Hindustan Motors, the manufacturer of the iconic Ambassador has decided to stop the production of this legend model. The reasons behind this are said to be many like its weak demand, lack of sales (as now it is normally used by Indian officialdom only) and no major change in its glimpse since its launch etc.
The iconic Ambassador was modeled after the British Morris Oxford and it was the first car to be manufactured in India. The Ambassador when launched had become a status symbol as being a very first Indian made model; everyone was in the queue to own it.
But then, in mid-1980s a reliable brand came in limelight with a new hatchback at much lower price and suddenly the iconic Ambassador began to lose its dominance. This brand was Maruti Suzuki and car it launched at that time was Maruti-800 (hatchback) which came with very much affordable tag.

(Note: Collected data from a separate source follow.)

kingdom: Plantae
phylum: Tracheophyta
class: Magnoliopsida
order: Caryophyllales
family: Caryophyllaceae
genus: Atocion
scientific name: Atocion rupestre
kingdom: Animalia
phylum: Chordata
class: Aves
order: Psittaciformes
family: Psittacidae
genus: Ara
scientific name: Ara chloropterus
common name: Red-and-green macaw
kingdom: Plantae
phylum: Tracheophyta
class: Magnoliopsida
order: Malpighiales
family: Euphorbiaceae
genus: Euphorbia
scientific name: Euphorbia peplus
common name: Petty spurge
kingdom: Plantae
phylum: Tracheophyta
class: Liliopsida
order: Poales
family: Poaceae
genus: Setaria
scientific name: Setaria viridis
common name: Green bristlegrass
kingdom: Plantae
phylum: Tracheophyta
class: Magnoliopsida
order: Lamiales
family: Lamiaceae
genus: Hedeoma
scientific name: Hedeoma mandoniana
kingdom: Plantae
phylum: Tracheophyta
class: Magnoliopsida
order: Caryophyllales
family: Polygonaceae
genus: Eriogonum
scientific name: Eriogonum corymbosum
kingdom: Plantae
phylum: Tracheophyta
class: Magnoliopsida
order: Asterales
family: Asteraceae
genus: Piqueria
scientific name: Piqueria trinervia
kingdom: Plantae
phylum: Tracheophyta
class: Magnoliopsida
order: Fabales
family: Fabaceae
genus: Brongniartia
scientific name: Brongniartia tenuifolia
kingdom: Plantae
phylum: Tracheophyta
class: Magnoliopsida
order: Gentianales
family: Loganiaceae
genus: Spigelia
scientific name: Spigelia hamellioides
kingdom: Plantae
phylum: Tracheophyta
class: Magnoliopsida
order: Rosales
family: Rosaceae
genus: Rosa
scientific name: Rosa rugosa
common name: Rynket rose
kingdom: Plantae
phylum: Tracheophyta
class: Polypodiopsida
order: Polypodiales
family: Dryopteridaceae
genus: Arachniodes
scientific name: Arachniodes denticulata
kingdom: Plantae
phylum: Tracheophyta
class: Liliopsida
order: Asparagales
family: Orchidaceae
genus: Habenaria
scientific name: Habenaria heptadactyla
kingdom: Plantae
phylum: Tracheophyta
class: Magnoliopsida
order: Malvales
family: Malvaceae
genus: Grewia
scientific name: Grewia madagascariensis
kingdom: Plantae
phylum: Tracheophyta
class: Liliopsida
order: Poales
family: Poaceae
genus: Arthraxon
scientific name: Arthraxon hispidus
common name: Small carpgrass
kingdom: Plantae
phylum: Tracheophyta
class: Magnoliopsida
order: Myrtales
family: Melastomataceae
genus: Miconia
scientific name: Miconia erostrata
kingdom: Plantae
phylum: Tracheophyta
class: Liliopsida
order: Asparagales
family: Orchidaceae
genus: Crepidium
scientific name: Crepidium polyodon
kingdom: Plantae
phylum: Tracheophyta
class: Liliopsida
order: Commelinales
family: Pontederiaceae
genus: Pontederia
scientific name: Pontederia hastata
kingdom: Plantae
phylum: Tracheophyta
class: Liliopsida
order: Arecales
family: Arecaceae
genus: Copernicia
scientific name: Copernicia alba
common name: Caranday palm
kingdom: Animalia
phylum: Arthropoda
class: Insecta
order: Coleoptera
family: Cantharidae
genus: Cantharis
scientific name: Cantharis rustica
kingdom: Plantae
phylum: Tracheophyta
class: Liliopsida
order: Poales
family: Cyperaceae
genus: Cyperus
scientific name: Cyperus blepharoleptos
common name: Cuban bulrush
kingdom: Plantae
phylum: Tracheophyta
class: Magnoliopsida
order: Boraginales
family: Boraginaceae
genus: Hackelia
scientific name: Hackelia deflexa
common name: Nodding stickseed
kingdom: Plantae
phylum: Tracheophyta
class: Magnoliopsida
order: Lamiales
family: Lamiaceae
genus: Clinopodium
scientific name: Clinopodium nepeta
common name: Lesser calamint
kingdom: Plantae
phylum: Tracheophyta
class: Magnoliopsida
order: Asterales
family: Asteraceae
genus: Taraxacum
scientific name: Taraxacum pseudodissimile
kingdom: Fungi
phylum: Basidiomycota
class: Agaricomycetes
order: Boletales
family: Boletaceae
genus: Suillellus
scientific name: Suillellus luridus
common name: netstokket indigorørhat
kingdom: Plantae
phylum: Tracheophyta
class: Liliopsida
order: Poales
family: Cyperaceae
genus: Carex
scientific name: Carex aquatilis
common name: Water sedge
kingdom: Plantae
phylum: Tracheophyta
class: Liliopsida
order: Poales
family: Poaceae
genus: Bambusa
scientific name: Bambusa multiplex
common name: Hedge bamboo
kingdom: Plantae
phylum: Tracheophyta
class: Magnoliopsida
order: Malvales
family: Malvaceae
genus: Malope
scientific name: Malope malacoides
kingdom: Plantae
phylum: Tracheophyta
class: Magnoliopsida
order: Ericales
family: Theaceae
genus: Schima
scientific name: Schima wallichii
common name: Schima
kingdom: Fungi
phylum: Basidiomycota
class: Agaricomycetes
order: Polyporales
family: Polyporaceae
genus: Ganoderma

Further, international manufacturers had started to take interest in Indian automobile industry and started bringing their smartly designed models with more advanced technology. This was the era of around mid-1990s when Ambassador had lost more than half market shares.
Later then, the iconic Ambassador has been become a choice of only government bureaucrats and politicians. The car is still being used as a Taxi in many cities of India, though.
On Saturday, Hindustan Motors stated, “worsening conditions at its Uttarpara plant which include very low productivity, growing indiscipline, critical shortage of funds, lack of demand for its core product the Ambassador and large accumulation of liabilities.” Company also stated that the production of this car has been suspended at its Uttarpara plant till any further notice.
“The suspension of work will enable the company in restricting mounting liabilities and restructure its organization and finances and bring in a situation conducive to reopening of the plant,” the company further said in its statement.
As per the data of Indian automobile industry, the Hindustan Motors sold only around 2200 units of Ambassadors in its financial year ended in March 2014. This contribution is just a minor share in the 1.8 million passenger cars which have sold during this respective year in India.